Anna Gavalda Je l’aimais
Editions J’ai lu, 2002
Here’s the list of words that I kept on a sticky-note in the front of this book because I’d looked them up in the dictionary more than once:
ivre (drunk),
nuque (nape of the neck),
étouffer (to smother),
frissoner (to shudder),
placard (cupboard),
écarter (to move away from), and
grenier (attic).
It’s not entirely misleading. Chloé and her father-in-law drink a lot, while talking about things to do with loving and leaving, while sharing a confined space.
(But there are a lot of words that I didn’t write down on a sticky-note. And Anna Gavalda’s novel is slim, its prose style bare: each word counts.)
Chloé’s husband, Adrien — Pierre’s son — has left her for another woman. A woman
Adrien is passionately in love with.
Chloé is devastated: furious and hurt and afraid.
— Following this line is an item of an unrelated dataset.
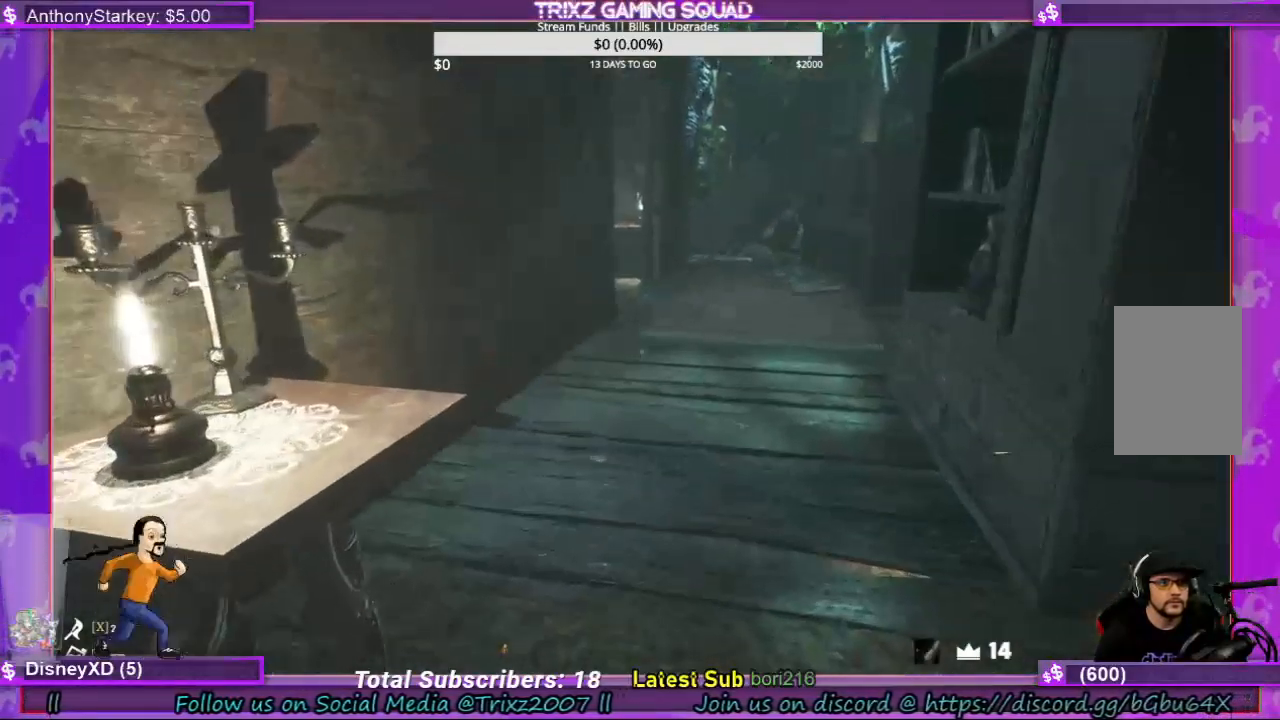
{"keys": ["d", "w"], "mouse": [], "events": [[100, "d", "down"]]}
Pierre is overwhelmed by the intensity of her emotions.
The film brings this out brilliantly. The setting: the confines of the rough countryhouse in winter, the sense that her children are smothering her just when she needs that space for her grief.
One set of paired images — a close-up of one of her daughters beneath the surface of the bath, holding her breath with her eyes bulging simply-for-the-fun-of-it contrasted with close-ups of Chloé, struggling to contain her emotions — is particularly memorable.
Both the film and the novel mostly concentrate on the interior, on emotions that are felt but not expressed, or those which escape in small bits, unchecked and then reined in once more.
But the most memorable aspect of both book and film is rooted in emotions that have been too-long felt but unexpressed.
Chloé’s emotions have forced Pierre to confront an aspect of his own past — one integrally related to the situation in which Chloé now finds herself — and that which has been hidden for years is brought out into the open.
The film brings this aspect of the novel out with an immediacy; told in the novel only through Pierre’s memories, this plotline feels much more distant on the page.
Book and film complement each other nicely. (And both are accessible in English: Someone I Loved, translated by Catherine Evans. Je l’aimais with subtitles.)
Have you read/seen it?
Thanks, Laura and Natasha. I’ve only read this novel and two graphic novels in French this year. My vocabulary is in a horrible state, and I have to choose books that have a straightforward structure and style. Gavalda is perfect for that…in a Duras kind of way. She’s using very simple language to discuss very complex emotions. And this is a love story inside a love story: of course I wanted to know what happened, so I wanted to read on!
I haven’t seen or read this! It sounds amazing.
I’m mostly impressed that you read the book in French!